___ Zu bearbeitendes Material

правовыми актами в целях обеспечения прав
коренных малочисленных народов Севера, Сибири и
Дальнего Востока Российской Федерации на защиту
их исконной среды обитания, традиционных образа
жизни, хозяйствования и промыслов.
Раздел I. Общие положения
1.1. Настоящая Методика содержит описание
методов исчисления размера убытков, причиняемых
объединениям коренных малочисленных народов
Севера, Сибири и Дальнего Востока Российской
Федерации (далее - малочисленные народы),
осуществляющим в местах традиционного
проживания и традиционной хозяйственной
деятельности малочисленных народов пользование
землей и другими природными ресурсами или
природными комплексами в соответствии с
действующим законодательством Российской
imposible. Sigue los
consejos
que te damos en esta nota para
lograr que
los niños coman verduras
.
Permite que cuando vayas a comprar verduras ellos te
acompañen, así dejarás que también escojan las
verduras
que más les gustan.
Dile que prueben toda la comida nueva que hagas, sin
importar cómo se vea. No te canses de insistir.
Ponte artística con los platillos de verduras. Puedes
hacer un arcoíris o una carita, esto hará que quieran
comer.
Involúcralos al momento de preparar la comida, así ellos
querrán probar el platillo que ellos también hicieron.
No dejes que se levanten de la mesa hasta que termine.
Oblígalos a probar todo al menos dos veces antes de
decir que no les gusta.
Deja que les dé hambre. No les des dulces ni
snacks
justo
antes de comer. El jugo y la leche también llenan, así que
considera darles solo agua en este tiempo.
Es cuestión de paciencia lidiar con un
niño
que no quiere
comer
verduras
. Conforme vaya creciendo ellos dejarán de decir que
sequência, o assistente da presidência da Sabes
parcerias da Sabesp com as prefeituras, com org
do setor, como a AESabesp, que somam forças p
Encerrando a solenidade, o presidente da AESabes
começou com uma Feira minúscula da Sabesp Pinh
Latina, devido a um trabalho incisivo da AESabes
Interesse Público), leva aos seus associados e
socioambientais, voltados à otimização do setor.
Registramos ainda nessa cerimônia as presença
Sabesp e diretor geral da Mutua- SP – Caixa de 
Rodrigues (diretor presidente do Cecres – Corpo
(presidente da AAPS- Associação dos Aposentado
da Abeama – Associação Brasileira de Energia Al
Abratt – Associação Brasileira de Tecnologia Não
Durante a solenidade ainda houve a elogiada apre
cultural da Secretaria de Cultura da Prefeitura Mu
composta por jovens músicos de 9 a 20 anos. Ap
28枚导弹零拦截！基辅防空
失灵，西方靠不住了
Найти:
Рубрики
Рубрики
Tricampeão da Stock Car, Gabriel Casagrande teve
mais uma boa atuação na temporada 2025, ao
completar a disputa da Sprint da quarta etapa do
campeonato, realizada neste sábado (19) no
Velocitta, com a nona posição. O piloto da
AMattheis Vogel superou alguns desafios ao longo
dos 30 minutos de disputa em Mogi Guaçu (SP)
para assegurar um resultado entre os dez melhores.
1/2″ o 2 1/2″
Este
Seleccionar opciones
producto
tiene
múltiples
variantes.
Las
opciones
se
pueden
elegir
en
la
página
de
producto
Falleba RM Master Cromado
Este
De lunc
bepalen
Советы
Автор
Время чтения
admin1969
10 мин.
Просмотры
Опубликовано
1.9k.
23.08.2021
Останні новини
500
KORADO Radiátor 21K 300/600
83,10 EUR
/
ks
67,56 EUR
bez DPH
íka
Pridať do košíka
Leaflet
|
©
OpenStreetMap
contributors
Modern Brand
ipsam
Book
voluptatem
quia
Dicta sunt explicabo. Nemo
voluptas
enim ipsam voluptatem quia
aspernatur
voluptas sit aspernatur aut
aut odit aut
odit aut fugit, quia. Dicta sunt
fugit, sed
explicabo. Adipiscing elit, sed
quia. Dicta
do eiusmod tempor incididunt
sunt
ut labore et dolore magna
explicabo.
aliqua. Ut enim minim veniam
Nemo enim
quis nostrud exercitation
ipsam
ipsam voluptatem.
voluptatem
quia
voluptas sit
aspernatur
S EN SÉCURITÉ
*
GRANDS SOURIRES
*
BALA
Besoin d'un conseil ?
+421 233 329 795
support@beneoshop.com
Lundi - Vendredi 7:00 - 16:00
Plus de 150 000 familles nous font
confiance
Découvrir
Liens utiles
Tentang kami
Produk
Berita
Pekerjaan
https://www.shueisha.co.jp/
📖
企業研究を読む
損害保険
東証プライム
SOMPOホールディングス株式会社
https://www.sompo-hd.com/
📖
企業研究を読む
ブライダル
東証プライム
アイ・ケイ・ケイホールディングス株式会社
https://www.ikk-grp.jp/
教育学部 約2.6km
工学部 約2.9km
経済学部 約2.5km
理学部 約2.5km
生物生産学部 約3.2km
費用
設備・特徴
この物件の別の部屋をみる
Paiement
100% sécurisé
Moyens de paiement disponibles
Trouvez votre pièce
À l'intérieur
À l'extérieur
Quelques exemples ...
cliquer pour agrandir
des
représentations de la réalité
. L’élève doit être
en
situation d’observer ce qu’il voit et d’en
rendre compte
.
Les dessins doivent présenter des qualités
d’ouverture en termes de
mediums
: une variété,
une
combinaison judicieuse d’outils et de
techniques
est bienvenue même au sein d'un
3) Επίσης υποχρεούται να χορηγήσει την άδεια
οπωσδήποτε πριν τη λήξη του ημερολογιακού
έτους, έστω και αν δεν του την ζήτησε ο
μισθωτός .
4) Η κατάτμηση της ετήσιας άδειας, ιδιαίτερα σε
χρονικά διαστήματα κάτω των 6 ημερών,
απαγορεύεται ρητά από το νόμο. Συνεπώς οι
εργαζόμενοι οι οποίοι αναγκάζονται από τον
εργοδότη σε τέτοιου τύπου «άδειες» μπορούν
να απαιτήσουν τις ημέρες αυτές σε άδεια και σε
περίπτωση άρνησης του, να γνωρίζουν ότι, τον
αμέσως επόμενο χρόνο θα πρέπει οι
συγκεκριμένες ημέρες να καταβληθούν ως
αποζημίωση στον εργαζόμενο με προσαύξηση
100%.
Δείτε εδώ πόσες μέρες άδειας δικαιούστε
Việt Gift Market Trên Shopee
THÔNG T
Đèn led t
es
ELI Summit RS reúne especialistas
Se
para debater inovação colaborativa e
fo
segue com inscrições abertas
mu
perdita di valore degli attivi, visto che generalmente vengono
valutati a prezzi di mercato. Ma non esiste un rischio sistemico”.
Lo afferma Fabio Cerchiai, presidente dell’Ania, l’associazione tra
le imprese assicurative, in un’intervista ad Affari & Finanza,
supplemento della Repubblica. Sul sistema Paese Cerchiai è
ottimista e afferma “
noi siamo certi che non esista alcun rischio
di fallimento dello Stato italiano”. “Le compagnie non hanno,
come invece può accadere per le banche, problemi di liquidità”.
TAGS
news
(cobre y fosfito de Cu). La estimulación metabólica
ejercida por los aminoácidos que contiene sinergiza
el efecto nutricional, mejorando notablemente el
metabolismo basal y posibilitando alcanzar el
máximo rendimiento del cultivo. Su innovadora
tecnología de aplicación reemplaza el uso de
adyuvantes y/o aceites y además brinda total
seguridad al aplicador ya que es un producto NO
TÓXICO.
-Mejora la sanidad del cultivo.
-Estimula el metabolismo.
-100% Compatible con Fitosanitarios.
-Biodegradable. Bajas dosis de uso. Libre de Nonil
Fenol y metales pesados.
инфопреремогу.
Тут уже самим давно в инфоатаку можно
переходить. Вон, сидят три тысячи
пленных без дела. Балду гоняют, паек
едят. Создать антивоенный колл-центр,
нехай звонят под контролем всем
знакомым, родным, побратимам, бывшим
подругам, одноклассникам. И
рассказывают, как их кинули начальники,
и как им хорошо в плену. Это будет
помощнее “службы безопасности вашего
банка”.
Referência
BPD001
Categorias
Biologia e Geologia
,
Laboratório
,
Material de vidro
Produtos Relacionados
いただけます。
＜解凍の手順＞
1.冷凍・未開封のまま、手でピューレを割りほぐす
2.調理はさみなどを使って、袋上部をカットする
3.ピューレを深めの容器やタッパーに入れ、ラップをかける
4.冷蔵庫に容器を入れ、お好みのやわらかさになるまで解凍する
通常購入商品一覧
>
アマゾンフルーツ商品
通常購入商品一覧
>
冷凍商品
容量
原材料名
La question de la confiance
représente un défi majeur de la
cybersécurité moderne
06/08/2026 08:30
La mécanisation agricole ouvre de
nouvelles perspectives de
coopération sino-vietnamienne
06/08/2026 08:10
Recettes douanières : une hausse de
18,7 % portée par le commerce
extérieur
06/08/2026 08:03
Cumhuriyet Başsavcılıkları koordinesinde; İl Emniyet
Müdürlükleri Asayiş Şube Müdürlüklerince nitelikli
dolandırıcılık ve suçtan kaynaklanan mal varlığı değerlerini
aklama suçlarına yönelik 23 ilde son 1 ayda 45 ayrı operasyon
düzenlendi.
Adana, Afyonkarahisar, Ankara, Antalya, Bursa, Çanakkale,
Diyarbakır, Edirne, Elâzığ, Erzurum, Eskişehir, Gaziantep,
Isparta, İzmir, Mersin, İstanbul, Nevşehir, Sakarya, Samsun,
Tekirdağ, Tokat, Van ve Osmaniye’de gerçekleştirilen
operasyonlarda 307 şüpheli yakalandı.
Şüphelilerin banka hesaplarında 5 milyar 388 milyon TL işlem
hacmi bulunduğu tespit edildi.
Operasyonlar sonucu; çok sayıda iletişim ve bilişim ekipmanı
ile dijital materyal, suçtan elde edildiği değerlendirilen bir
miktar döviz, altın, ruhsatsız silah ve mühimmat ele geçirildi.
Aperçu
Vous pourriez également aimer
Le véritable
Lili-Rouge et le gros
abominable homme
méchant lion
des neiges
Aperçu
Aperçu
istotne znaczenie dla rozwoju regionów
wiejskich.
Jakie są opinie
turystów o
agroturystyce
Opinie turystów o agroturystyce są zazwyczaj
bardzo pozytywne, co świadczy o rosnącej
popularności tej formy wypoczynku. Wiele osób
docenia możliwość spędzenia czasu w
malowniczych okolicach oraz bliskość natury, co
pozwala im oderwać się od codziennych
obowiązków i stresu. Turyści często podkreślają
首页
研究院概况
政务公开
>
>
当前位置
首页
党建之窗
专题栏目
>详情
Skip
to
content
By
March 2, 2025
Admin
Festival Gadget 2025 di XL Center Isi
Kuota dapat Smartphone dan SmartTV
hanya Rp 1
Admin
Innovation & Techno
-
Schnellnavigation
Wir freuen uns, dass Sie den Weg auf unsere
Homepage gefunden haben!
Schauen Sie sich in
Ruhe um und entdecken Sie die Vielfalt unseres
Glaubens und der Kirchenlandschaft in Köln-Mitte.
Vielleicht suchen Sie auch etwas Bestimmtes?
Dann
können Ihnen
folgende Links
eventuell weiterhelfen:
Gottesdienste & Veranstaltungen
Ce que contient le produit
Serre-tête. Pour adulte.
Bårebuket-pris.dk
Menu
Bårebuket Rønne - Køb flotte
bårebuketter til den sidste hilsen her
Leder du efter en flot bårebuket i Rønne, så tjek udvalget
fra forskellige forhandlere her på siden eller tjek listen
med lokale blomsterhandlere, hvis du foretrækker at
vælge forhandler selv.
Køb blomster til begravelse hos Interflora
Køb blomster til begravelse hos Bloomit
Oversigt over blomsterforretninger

______

Deine Aufgabe
Kopiere das Material vom Anfang bis einschließlich der Zeile, die "землей и другими природными ресурсами или" enthält, Zeile für Zeile unverändert.

Deine Lösung
правовыми актами в целях обеспечения прав
коренных малочисленных народов Севера, Сибири и
Дальнего Востока Российской Федерации на защиту
их исконной среды обитания, традиционных образа
жизни, хозяйствования и промыслов.
Раздел I. Общие положения
1.1. Настоящая Методика содержит описание
методов исчисления размера убытков, причиняемых
объединениям коренных малочисленных народов
Севера, Сибири и Дальнего Востока Российской
Федерации (далее - малочисленные народы),
осуществляющим в местах традиционного
проживания и традиционной хозяйственной
деятельности малочисленных народов пользование
землей и другими природными ресурсами или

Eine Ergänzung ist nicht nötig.